WHAT YOU WILL DO: For this exercise, retype the lines from the one that holds "Listed distances have" through the one that holds "the daisy flower at pixel 39 287: 125" in the records below, both included, exactly and without pictures.

╭─ TASK MATERIAL

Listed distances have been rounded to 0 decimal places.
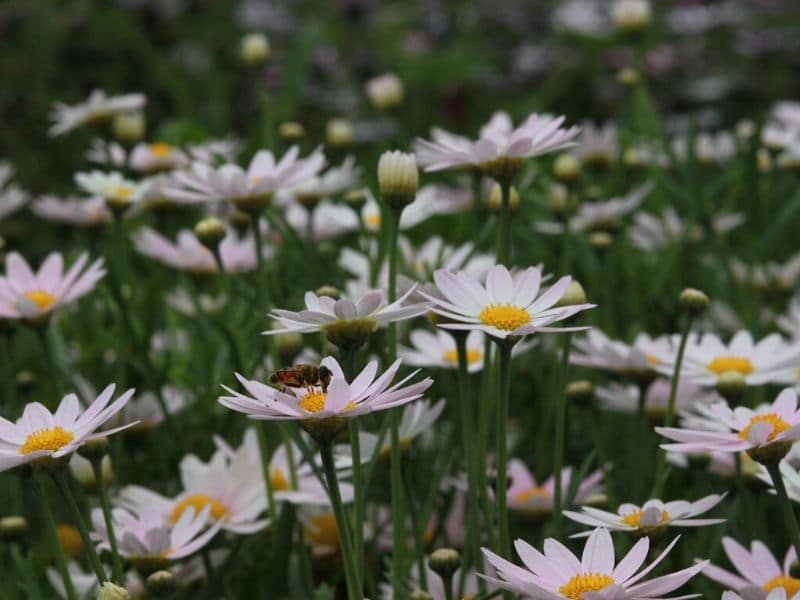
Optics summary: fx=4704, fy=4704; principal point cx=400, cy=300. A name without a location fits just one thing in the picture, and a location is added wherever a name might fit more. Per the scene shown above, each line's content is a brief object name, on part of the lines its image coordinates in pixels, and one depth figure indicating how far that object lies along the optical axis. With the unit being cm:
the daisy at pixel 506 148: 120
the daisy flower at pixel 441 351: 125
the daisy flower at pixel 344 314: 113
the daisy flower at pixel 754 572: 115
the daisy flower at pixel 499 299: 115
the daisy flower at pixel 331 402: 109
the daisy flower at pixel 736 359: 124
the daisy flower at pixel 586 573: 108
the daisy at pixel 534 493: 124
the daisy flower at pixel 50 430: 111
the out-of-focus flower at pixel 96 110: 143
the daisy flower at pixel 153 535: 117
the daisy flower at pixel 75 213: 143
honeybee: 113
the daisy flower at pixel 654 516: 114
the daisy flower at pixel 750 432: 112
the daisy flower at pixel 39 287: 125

╰─
╭─ TASK MATERIAL

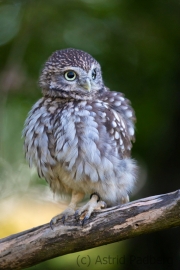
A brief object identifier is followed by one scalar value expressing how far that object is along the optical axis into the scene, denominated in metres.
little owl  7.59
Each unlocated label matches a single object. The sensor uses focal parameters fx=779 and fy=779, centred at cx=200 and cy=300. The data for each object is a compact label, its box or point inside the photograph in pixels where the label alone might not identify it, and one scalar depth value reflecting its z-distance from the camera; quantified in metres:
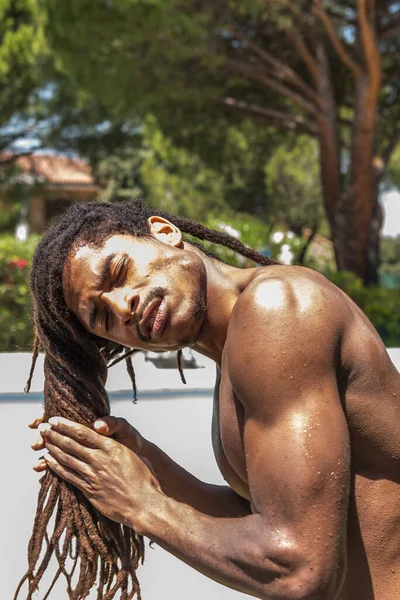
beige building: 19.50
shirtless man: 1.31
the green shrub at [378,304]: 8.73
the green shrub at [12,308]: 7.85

╰─
╭─ TASK MATERIAL

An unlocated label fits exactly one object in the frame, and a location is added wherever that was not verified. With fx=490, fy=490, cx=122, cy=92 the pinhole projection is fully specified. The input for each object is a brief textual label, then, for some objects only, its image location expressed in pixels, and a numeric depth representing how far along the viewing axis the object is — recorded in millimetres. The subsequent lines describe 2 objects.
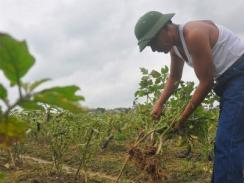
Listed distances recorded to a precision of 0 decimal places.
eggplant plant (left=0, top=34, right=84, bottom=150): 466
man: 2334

╰─

RESULT FOR THIS EXERCISE:
Listed distances have been rounded to 0 decimal places.
Optics summary: fx=4704, fy=4704; principal point cx=400, cy=300. A name without a location fits just one thing in the picture, and a location is added wherever a name might fit more. Per the scene shown above, each line's content is a brief object name, on part of the lines its image coordinates in pixels, and one depth figure indicating how far that object lies along the optical axis. With the unit being cm:
the daisy at pixel 506 148: 120
the daisy flower at pixel 441 351: 125
the daisy flower at pixel 344 314: 113
the daisy flower at pixel 754 572: 115
the daisy flower at pixel 499 299: 115
the daisy flower at pixel 331 402: 109
the daisy flower at pixel 736 359: 124
the daisy flower at pixel 586 573: 108
the daisy at pixel 534 493: 124
the daisy flower at pixel 50 430: 111
the out-of-focus flower at pixel 96 110: 143
the daisy flower at pixel 153 535: 117
the daisy flower at pixel 75 213: 143
honeybee: 113
the daisy flower at pixel 654 516: 114
the daisy flower at pixel 750 432: 112
the daisy flower at pixel 39 287: 125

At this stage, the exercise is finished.